Ne scopriste, di talenti.
Checché ne dica Mogol, fummo noi a convincere Battisti a cantare. Lui scriveva già per altri, vedi i Dik Dik, ma era restio a far sentire la voce. Si schermiva: “Sono più stonato di Giulio”. Così mi procurai una chitarra Eko da due soldi e lo incoraggiai a eseguire un pot-pourri delle sue cose, Dolce di giorno e le altre. Con quelle registrazioni divenne Battisti.
L’annuncio prima della sigla, “A tutti i maggiori di anni 18, questo programma è rigorosamente riservato ai giovanissimi” era giocosamente allarmante.
Lo leggeva Gianni, che era scatenato. La sua improntitudine mi trascinò, io ero timido. Fece cambiare pure gli altoparlanti, che erano visibilmente dei tempi del fascio. Mai accaduto che gli ascoltatori si imbattessero in due voci cariche di accento, l’una aretina, l’altra appulo-napoletana.

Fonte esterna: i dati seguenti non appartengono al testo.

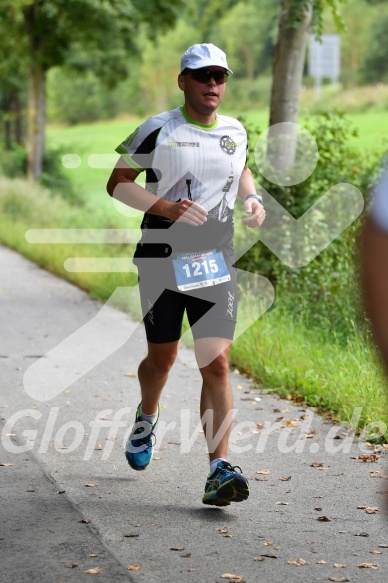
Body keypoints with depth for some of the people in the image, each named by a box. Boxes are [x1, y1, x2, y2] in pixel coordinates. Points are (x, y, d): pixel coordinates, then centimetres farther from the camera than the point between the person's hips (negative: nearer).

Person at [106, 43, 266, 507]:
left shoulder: (235, 132, 8)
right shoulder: (157, 130, -5)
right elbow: (117, 183, -3)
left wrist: (253, 199, 7)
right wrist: (168, 207, -17)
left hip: (215, 263, 2)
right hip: (162, 259, -2)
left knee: (217, 364, -10)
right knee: (162, 358, 12)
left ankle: (219, 471, -12)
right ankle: (147, 416, 46)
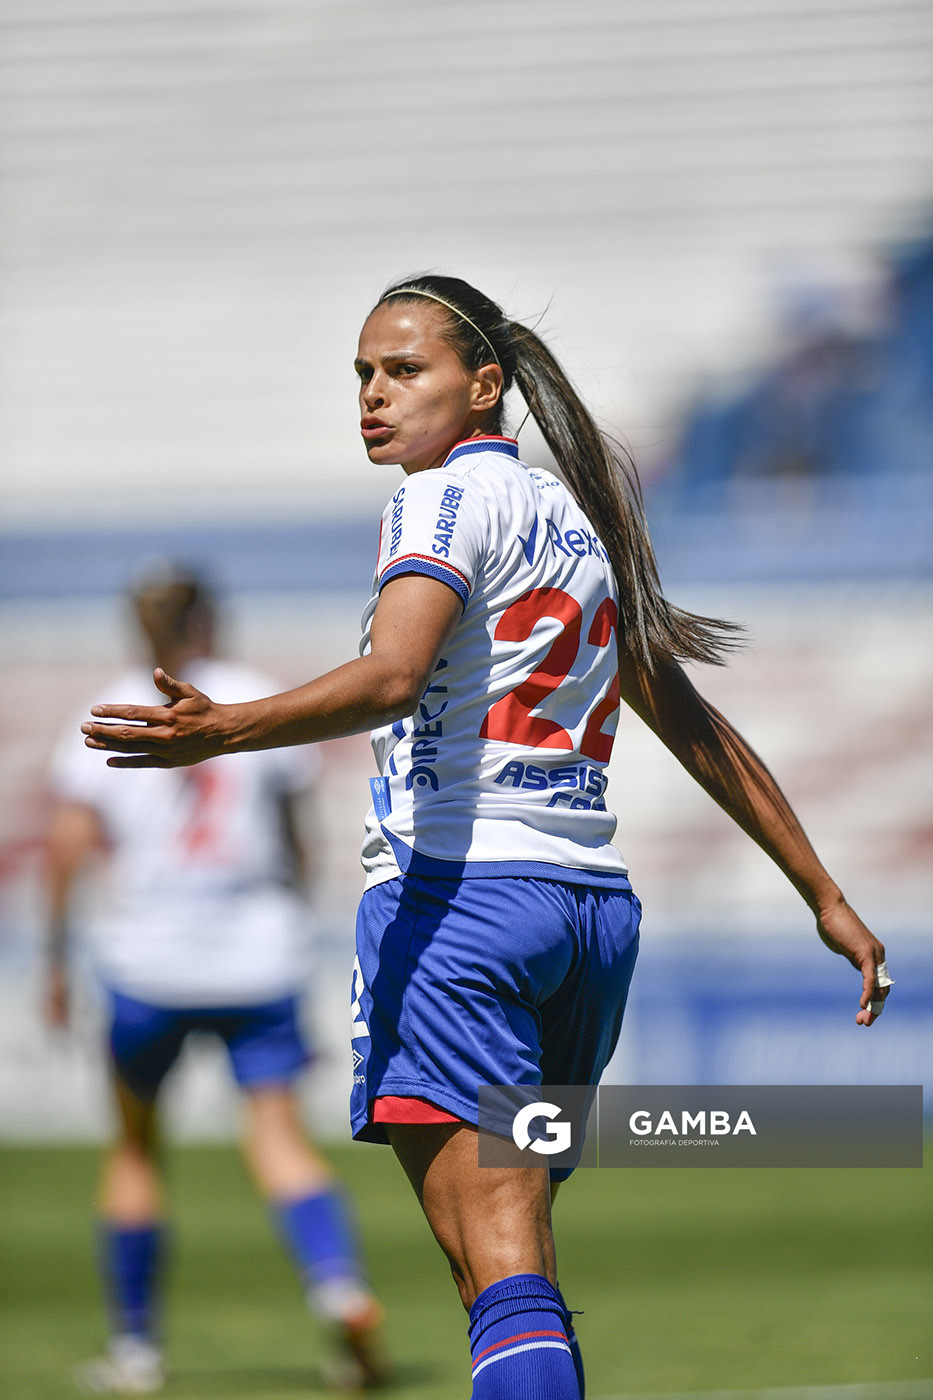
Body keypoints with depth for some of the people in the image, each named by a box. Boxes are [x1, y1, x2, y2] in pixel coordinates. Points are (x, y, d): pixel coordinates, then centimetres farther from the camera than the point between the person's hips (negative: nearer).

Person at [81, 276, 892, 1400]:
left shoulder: (447, 497, -4)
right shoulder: (579, 521, 20)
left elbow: (391, 678, -23)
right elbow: (697, 731, 24)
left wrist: (224, 730, -36)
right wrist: (824, 896, 29)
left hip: (458, 887, -8)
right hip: (593, 900, 8)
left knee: (502, 1278, -16)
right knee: (516, 1255, 15)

Eravamo i primi disk-jockey della storia nazionale. La sigla era T-Bird di Rocky Roberts: lo avevo conosciuto in un locale di Napoli dove suonavo, l’USO, frequentato da soldati americani.
Fece epoca pure il brano-tributo di Gianni Pettenati.
Era una cover di The pied piper di Christian St.Peters, incisa per la Fonit della Rai. Divenne lo spunto per un musicarello dedicato a Bandiera Gialla, con lo stesso Pettenati, non fu mai la nostra sigla.
Il programma finì nel ’70, quando già eravate alle prese con Alto Gradimento. Ma suona ancora modernissimo.
Togliemmo la polvere alla vecchia radio, e le regalammo nuova vita. In Rai e in tutte le emittenti private venute dopo.